REUTERS: Syria bombards major cities, weakening truce
http://www.reuters.com/article/2012/10/27/us-syria-crisis-idUSBRE88J0X720121027
REUTERS: シリア軍施設周辺で激しい衝突、一時停戦合意は早くも破棄
http://jp.reuters.com/article/jpAntigovernment/idJPTYE89P05T20121026
REUTERS: シリアで死者70人超、「一時停戦」初日に武力衝突
http://jp.reuters.com/article/jpAntigovernment/idJPTYE89Q00G20121027
AFPBB.com: シリア、停戦開始後に150人が死亡
http://www.afpbb.com/article/war-unrest/2909558/9743468
特使にアナン氏が出てきても無下にして、一方で続いて特使にブラヒミ氏が来たところで応じるというシリア大統領のアサド氏。こんなところからも、まず、大義や正義、どんな人が大切なのか、そして自身の気高さ(けだかさ)に関する、アサド氏やシリア政府のような中東人の感覚と世界との違い、が感じられる。
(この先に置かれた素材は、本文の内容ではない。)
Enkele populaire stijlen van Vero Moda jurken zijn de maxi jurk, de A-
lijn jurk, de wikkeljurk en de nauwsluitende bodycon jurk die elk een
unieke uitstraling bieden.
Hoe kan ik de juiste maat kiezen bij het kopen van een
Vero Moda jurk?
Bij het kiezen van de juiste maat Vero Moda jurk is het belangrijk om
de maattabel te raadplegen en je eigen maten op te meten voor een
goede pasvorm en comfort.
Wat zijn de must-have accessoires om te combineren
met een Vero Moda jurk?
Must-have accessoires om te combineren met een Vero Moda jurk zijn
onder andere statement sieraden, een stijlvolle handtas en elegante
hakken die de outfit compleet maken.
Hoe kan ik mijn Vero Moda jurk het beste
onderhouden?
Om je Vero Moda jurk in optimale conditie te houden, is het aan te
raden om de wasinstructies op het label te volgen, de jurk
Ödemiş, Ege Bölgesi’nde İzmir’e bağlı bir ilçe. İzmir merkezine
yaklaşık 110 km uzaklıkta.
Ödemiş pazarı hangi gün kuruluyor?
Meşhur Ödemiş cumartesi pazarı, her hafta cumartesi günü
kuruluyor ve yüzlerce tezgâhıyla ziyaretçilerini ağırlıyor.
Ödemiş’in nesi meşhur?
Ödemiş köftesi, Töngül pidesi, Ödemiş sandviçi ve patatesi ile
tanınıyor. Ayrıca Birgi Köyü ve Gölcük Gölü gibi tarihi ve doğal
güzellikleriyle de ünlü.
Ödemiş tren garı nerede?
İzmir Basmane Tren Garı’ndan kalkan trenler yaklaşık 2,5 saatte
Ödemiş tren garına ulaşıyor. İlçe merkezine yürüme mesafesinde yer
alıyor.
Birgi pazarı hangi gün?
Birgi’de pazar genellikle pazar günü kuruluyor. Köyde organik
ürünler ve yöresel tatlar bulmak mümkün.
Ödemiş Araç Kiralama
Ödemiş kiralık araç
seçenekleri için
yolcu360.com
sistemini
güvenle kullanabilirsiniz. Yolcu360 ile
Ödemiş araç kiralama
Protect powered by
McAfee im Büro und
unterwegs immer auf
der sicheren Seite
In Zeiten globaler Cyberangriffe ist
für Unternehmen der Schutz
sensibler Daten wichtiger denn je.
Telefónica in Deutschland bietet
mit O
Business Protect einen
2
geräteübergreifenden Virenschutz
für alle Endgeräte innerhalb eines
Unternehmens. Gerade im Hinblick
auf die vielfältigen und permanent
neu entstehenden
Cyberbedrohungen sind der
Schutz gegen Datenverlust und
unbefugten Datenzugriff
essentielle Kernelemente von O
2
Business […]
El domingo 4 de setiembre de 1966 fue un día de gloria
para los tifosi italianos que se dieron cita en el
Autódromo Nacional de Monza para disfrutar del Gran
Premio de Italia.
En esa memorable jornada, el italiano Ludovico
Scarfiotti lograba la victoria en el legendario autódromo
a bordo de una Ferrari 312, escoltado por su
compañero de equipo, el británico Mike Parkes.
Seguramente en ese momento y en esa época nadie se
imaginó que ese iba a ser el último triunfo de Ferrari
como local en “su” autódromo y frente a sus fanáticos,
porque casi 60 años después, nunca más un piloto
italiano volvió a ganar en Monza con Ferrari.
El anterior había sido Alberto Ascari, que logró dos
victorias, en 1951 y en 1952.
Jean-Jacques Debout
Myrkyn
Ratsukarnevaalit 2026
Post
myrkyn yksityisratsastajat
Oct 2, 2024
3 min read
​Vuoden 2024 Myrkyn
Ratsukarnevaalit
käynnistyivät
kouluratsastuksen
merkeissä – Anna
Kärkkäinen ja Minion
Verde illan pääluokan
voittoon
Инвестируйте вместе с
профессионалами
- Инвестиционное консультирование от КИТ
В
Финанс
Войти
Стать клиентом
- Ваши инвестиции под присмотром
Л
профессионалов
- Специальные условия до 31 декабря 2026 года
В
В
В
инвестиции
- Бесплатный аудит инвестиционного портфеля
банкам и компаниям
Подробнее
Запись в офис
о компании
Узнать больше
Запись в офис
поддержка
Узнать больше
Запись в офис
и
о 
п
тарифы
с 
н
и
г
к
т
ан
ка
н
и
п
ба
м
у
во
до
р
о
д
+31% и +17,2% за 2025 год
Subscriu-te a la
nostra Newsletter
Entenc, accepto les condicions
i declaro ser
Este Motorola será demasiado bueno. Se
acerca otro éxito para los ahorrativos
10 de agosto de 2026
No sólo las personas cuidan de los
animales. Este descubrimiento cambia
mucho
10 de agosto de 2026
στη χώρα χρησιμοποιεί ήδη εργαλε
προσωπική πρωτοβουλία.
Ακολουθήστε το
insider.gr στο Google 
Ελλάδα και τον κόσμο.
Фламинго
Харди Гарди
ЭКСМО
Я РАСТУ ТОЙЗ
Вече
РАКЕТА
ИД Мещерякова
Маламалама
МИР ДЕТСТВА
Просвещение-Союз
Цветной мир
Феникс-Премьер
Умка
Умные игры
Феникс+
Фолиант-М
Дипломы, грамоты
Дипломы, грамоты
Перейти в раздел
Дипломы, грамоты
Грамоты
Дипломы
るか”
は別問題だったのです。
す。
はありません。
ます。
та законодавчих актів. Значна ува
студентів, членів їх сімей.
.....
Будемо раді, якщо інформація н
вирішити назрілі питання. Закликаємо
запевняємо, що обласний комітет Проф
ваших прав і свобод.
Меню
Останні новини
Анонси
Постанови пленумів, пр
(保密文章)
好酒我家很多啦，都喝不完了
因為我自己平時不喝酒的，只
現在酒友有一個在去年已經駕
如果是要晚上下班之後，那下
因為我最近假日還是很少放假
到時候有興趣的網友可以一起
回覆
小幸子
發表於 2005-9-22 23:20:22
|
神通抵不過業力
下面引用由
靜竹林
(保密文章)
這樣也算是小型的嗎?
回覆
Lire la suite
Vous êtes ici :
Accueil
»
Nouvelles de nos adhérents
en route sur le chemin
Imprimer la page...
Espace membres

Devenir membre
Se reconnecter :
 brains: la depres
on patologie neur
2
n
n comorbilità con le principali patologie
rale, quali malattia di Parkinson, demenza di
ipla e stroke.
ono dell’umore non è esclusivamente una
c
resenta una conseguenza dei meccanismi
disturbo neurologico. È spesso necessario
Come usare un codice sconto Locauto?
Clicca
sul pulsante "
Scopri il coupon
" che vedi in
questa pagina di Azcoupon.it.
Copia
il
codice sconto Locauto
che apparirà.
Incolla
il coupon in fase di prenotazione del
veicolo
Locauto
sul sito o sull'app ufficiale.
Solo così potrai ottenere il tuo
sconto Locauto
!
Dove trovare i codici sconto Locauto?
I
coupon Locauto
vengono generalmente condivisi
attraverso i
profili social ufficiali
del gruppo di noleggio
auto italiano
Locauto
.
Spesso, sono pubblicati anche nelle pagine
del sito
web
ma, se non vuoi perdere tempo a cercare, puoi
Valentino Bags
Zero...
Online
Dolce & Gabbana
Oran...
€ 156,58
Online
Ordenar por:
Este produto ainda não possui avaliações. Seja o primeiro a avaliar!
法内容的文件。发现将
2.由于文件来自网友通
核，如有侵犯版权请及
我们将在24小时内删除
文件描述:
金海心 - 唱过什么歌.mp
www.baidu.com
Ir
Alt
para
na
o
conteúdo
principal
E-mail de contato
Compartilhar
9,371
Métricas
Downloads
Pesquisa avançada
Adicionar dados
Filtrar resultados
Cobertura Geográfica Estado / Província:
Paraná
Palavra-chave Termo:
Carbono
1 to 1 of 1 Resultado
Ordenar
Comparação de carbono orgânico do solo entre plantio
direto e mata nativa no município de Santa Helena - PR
しかし、犠牲祭を前に停戦を宣することに意義があるというくらいにしか思っていないのでは?といぶかるばかりの今回の合意の軽さ。さらに、反政府勢力側が伝える犠牲者数
http://jp.reuters.com/news/globalcoverage/antigovernment
も増えてゆくばかりで、実に厳しい状況。トルコ・ヨルダンに難民キャンプが増えているだけではなく、トルコとシリア政府側の対立も起き始め、相当厳しい深みにはまっている。
家で、今回の合意をめぐって話をきいてみたところ、『世界じゅうでみても相対的に厳格なほうである宗教の宗教心よりも、人の恨みや怒りのほうが、今回はずっと強かったということなのだろう』と。
結果としてもう反故にされている今回の停戦は、イード・アル・アドハ(地方によってはタバスキ、あるいはクルバン)と呼ばれる宗教行事がきっかけになっていた。月の巡りで基準を決めて12に区切っているイスラム暦(ヒジュラ暦)の最終月の行事。なお日本で用いていた太陰暦でいう「閏六月」にあたる補正がないため、1年355日で刻んでいくと、毎年約11日ずつ日程がずれる。
この日(イスラム暦の12月10日)は、その前日(12月9日)がメッカ巡礼のいわば「いちばんいい日」であるウクーフ。その巡礼に行けない人たちが、動物を1匹、「生けにえ」として捧げる。羊、山羊、牛が使われることが多いとされているようなのだが、供した動物を貧しい人たちで分け与えるというのが宗教実践的趣旨。なので、たとえばヨルダン・アンマンのような大都市の市街では、街なかのほうぼうでバシバシ羊が捌かれ…というわけではない。一方で、セネガル・ダカールのような(サイズ・経済規模の)都市では、この日の前後に市場へ出向くと道ばたが血まみれ…だったりも、する。